158.30

Munique’72: os jogos olímpicos por um anuário alemão de época

Wagner Xavier de Camargo 28 de agosto de 2022

Numa das recentes arrumações no pequeno quarto de minha casa que chamo de biblioteca encontro, totalmente ao acaso, um anuário sobre os Jogos Olímpicos de Munique, encoberto por uma pilha de outros livros. Esses Jogos ocorreram entre 26 de agosto e 11 de setembro de 1972, há exatos cinquenta anos, ainda no século XX e dois anos antes de meu próprio nascimento.

Pouca gente sabe, mas a competição foi realizada em outra cidade além de Munique. Kiel, no norte germânico, foi a sede das provas de vela, que necessitavam do mar e de vento para ocorrerem. A grande maioria dos esportes aconteceu em Munique, sudeste da Alemanha.

O livro grosso e empoeirado me chama atenção por ter vindo junto com outras obras que trouxe da Alemanha, onde morei por alguns anos. Nem me lembrava dele, na verdade. Curioso foi folhá-lo justamente neste cinquentenário que completam os Jogos e perceber que o mundo do esporte está bem diferente do que era naquela época.

Trechos de dados:
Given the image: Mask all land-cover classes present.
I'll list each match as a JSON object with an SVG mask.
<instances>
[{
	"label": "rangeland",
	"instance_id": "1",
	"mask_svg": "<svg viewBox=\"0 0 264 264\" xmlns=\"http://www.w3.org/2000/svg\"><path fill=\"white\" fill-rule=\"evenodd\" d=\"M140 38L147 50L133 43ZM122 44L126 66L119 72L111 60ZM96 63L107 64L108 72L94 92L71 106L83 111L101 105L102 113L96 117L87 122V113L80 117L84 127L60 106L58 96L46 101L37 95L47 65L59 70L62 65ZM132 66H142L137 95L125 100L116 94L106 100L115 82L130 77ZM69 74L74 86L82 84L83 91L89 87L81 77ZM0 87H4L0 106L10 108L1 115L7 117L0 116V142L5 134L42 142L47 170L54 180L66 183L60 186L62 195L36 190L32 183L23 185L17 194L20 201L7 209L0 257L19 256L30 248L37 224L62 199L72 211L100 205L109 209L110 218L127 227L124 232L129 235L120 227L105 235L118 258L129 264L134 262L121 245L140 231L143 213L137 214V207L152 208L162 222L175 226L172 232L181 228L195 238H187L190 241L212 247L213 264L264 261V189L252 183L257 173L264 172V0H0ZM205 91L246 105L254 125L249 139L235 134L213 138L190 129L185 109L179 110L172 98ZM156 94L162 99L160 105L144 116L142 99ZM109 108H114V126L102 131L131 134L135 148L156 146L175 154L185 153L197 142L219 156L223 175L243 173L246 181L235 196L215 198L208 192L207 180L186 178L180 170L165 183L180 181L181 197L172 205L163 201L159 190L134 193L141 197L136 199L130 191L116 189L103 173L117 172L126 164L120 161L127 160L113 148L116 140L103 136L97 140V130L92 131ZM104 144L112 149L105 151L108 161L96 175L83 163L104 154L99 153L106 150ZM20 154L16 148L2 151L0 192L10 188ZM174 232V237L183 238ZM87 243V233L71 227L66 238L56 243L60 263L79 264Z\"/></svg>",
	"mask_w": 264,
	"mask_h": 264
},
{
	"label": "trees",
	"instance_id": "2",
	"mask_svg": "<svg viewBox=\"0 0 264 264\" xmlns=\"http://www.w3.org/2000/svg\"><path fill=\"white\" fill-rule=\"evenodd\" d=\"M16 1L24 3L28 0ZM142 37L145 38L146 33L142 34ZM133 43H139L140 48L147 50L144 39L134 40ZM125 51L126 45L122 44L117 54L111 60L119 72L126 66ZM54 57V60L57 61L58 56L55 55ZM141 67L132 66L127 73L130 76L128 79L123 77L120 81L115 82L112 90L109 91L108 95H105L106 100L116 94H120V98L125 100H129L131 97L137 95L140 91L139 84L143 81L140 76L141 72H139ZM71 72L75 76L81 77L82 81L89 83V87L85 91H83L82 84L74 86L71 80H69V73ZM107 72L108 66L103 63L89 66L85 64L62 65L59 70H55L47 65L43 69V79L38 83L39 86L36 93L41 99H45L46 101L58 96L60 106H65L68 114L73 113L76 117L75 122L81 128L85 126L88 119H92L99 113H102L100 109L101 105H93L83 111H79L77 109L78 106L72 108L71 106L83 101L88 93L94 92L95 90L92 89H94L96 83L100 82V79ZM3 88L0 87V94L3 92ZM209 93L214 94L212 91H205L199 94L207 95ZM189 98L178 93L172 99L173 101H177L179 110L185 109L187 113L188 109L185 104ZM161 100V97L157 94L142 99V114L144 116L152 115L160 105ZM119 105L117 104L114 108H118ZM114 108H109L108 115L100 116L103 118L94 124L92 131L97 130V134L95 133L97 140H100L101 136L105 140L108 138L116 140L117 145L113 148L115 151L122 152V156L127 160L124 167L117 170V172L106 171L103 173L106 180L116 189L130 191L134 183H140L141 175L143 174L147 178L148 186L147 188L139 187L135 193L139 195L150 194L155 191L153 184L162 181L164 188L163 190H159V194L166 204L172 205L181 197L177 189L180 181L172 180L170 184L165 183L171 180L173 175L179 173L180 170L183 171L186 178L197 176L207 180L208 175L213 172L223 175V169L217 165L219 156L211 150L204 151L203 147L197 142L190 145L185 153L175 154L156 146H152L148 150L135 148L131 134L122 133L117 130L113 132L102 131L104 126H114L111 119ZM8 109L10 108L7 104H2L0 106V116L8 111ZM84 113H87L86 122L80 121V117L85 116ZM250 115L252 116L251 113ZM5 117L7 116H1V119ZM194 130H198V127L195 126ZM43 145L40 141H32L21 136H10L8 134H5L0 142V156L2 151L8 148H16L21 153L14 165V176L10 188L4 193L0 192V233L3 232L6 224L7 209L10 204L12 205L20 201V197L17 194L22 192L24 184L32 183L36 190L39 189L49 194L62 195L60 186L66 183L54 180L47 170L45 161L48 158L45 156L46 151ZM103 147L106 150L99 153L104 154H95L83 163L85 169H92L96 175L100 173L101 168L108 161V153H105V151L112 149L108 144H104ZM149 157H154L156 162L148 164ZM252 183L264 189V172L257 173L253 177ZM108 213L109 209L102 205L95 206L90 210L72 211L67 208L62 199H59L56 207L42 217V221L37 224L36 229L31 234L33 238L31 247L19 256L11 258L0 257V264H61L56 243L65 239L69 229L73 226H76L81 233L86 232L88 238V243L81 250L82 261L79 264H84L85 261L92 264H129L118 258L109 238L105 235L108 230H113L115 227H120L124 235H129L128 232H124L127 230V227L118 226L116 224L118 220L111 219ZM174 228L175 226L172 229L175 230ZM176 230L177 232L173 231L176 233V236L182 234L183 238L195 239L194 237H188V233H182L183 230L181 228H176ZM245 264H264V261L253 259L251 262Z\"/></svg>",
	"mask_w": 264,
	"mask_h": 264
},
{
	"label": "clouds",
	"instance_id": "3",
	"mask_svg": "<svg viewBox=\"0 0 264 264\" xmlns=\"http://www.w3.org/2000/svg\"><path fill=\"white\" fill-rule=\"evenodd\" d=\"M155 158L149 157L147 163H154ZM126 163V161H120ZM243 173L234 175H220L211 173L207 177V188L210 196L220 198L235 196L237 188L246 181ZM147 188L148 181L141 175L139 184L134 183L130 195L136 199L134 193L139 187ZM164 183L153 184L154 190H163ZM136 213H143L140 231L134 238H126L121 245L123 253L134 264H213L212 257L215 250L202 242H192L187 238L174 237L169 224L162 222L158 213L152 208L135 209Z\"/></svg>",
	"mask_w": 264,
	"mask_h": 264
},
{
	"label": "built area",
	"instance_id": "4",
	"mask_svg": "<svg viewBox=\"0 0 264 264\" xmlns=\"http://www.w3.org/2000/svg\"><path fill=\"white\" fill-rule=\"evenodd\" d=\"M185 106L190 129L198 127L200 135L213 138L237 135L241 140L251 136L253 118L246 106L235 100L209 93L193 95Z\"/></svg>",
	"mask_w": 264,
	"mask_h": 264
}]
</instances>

Tarefa proposta: Dê continuidade ao texto sobre o anuário dos Jogos Olímpicos de Munique de 1972, começando logo após a última frase. As linhas não têm relação alguma com o texto.

Resultado do exercício:
Ele tem uma capa rígida azul clara, com as argolas olímpicas e os símbolos dos Jogos grafados em prata e os nomes das cidades-sede (München/Kiel) na parte inferior. No início do compêndio há várias fotos (exclusivas da então empresa Kodak), coloridas e de diferentes tamanhos, com registros folclóricos do que se imagina ser característico da cultura alemã.

Munique
Fonte: Arquivo pessoal

Ainda nas primeiras páginas há o anúncio de que se trata de uma obra financiada graças ao “esforço e alegrias do ideal olímpico”, dos membros da Sociedade Olímpica Alemã (Deutsche Olympische Gesellschaft – DOG), entidade criada no início dos anos 1950.

A obra tem 320 páginas e está basicamente dividida em duas partes. A primeira traz apreciações diversas de autores sobre a competição esportiva como um todo. Vários jornalistas esportivos registram suas impressões, bem como o fazem também ex-atletas, a exemplo de Martin Lauer, ex-corredor de 110 m com barreiras, que foi campeão olímpico do revezamento 4 x 100 m pela ex-Alemanha Ocidental, nos Jogos Olímpicos de Roma, em 1960.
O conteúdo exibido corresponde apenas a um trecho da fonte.